Das mit der Seele in zwei Körpern halte ich für romantisiert und unrealistisch. Das gibt es nicht, wir sind alle unterschiedlich. Diese romantisierte Sicht führt nur zu Enttäuschungen.
Für mich ist es wichtig, jemanden so anzunehmen wie er ist und die Grenzen dieses anderen Menschen zu wahren. Niemals darf mit emotionalen Erpressungen, Manipulationen und Druckmache gearbeitet werden, sowas vergiftet alle Sympathien. Man hat auch keinerlei Recht, jemand anderen irgendwie umzuerziehen.
Freundschaft ist ein Interesse am anderen Menschen, ohne Ausnutzung, ohne Statusaufwertung oder Selbsterhöhung auf Kosten des anderen. Freundschaft ist ein Geschenk, ein Stück Kuchen, welches man vom Leben bekommt und welches einen selber zum Backen inspiriert. Den ganzen Kuchen zu wollen, ist eine Sünde!
Freundschaft bedeutet, sich Gedanken zu machen, was man selber geben kann und was nicht, und was der andere geben kann und was nicht. Niemals darf man enttäuscht sein, weil jemand anders etwas einfach nicht kann.

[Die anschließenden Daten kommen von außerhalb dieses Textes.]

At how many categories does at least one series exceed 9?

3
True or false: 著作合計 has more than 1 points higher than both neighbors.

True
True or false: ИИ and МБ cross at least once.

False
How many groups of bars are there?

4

Da muss man genau hinschauen und differenzieren. Maßhalten ist, wie überall im Leben angesagt, sowohl im Nehmen, als auch im Geben. Nicht den anderen ausbeuten und sich selber nicht ausnutzen lassen. Anerkennung aussprechen, aber nie nach dem Munde reden um zu gefallen. Durchaus kritisch bleiben.

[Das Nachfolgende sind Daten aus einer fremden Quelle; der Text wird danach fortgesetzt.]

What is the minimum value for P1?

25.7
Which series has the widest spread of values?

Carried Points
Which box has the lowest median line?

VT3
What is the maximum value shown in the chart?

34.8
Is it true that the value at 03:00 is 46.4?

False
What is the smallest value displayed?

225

Besser kann man es nicht ausdrücken. Man ist nur bei sich ganz selbst, und kann auch nur bei sich ganz sein. Als Einheit. Freundschaften ergänzen nur das was schon da ist.
Ein wahrer Freund verzeiht einem nicht alles. Ein wahrer Freund sagt und zeigt einem, wie der Name schon sagt, die Wahrheit. Und Freunde sind auch nur Menschen, und ein Mensch kann nicht immer trösten, nicht immer helfen und nicht immer da sein. Wenn man sein eigenes Ganzsein empfindet, dann ist einem jeder Freund ein wahrer Freund, dem man sein ganzes Sein wahrhaftig zeigen kann.
"Wahre Freundschaft hat es vielleicht vor 50, 60 Jahren noch gegeben. Heute sind das nahezu zu 100 % nur noch Zweckgemeinschaften zum gegenseitigen Nutzen. Entfällt der Nutzeffekt, wird der andere fallen gelassen, auch wenn er ein noch so sympathischer, feinfühlender, hilfsbereiter Mensch ist. Wahre Freundschaft bedeutet, auf einer Wellenlänge zu liegen und auch dann füreinander da zu sein, wenn der andere keine Vorteile zu bieten hat und nicht "funktioniert"." Ich habe vor 50, 60 Jahren nicht gelebt, aber so ganz kann ich das nicht glauben. Selbst in der Antike wurde gesagt, dass die Menschen früher ehrlicher waren, oder "freundschaftlicher". In den meisten Fällen ist es aber eine etwas illusionäre Vorstellung. Es gibt diese Zweckgemeinschaften, es gab sie schon immer. Und es wird sie wohl auch immer geben, und in 50 Jahren wird man sagen "Anfang der 2000er gab es noch echte Freundschaften. Die Welt geht vor die Hunde." - Nun ist das aber eine innere Einstellung und Vorstellung. Jemand der sagt "Früher war alles besser." dem wird es im heute schlechter gehen, oder sich schlechter fühlen, als jemand der sagt "Heute ist gut genug, wie es ist so freue ich mich."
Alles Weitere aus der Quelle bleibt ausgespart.